With the pictures left aside, write out the entries that follow exactly.

══ RECORDS SHOWN ══

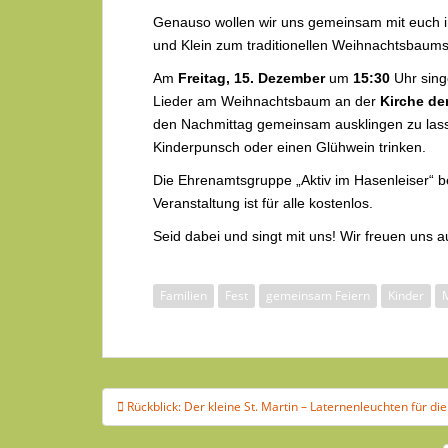
Genauso wollen wir uns gemeinsam mit euch i
und Klein zum traditionellen Weihnachtsbaums
Am
Freitag, 15. Dezember
um
15:30
Uhr sing
Lieder am Weihnachtsbaum an der
Kirche de
den Nachmittag gemeinsam ausklingen zu lass
Kinderpunsch oder einen Glühwein trinken.
Die Ehrenamtsgruppe „Aktiv im Hasenleiser“ ber
Veranstaltung ist für alle kostenlos.
Seid dabei und singt mit uns! Wir freuen uns a
Familien
Fest
gemeinsam Feiern
Kinder
Beitragsnavigation
Rückblick: Der kleine St. Martin – Laternenleuchten für 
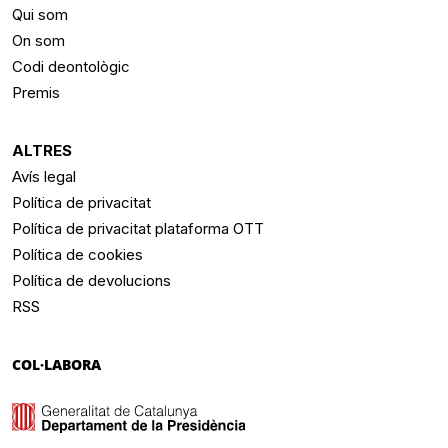
Qui som
On som
Codi deontològic
Premis
ALTRES
Avís legal
Política de privacitat
Política de privacitat plataforma OTT
Política de cookies
Política de devolucions
RSS
COL·LABORA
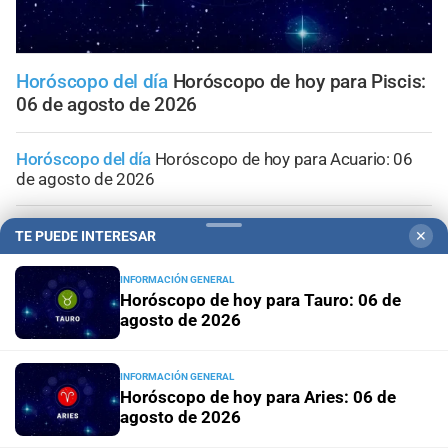
Horóscopo del día
Horóscopo de hoy para Piscis:
06 de agosto de 2026
Horóscopo del día
Horóscopo de hoy para Acuario: 06
de agosto de 2026
Horóscopo del día
Horóscopo de hoy para Capricornio:
TE PUEDE INTERESAR
✕
06 de agosto de 2026
INFORMACIÓN GENERAL
Horóscopo de hoy para Tauro: 06 de
Horóscopo del día
Horóscopo de hoy para Sagitario: 06
agosto de 2026
de agosto de 2026
Horóscopo del día
Horóscopo de hoy para Escorpio: 06
INFORMACIÓN GENERAL
Horóscopo de hoy para Aries: 06 de
de agosto de 2026
agosto de 2026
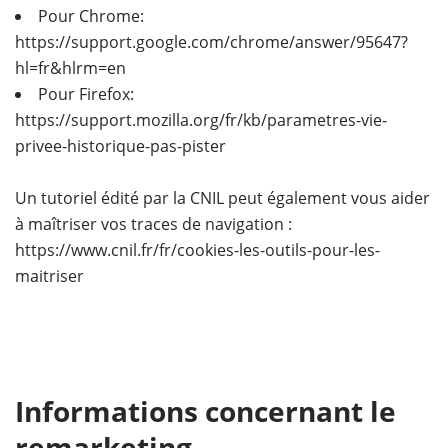
Pour Chrome:
https://support.google.com/chrome/answer/95647?
hl=fr&hlrm=en
Pour Firefox:
https://support.mozilla.org/fr/kb/parametres-vie-
privee-historique-pas-pister
Un tutoriel édité par la CNIL peut également vous aider
à maîtriser vos traces de navigation :
https://www.cnil.fr/fr/cookies-les-outils-pour-les-
maitriser
Informations concernant le
remarketing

═══

* SOLUTION FOR THIS EXERCISE:
Genauso wollen wir uns gemeinsam mit euch i
und Klein zum traditionellen Weihnachtsbaums
Am
Freitag, 15. Dezember
um
15:30
Uhr sing
Lieder am Weihnachtsbaum an der
Kirche de
den Nachmittag gemeinsam ausklingen zu lass
Kinderpunsch oder einen Glühwein trinken.
Die Ehrenamtsgruppe „Aktiv im Hasenleiser“ ber
Veranstaltung ist für alle kostenlos.
Seid dabei und singt mit uns! Wir freuen uns a
Familien
Fest
gemeinsam Feiern
Kinder
Beitragsnavigation
Rückblick: Der kleine St. Martin – Laternenleuchten für 
Qui som
On som
Codi deontològic
Premis
ALTRES
Avís legal
Política de privacitat
Política de privacitat plataforma OTT
Política de cookies
Política de devolucions
RSS
COL·LABORA
Horóscopo del día
Horóscopo de hoy para Piscis:
06 de agosto de 2026
Horóscopo del día
Horóscopo de hoy para Acuario: 06
de agosto de 2026
Horóscopo del día
Horóscopo de hoy para Capricornio:
TE PUEDE INTERESAR
✕
06 de agosto de 2026
INFORMACIÓN GENERAL
Horóscopo de hoy para Tauro: 06 de
Horóscopo del día
Horóscopo de hoy para Sagitario: 06
agosto de 2026
de agosto de 2026
Horóscopo del día
Horóscopo de hoy para Escorpio: 06
INFORMACIÓN GENERAL
Horóscopo de hoy para Aries: 06 de
de agosto de 2026
agosto de 2026
Pour Chrome:
https://support.google.com/chrome/answer/95647?
hl=fr&hlrm=en
Pour Firefox:
https://support.mozilla.org/fr/kb/parametres-vie-
privee-historique-pas-pister
Un tutoriel édité par la CNIL peut également vous aider
à maîtriser vos traces de navigation :
https://www.cnil.fr/fr/cookies-les-outils-pour-les-
maitriser
Informations concernant le
remarketing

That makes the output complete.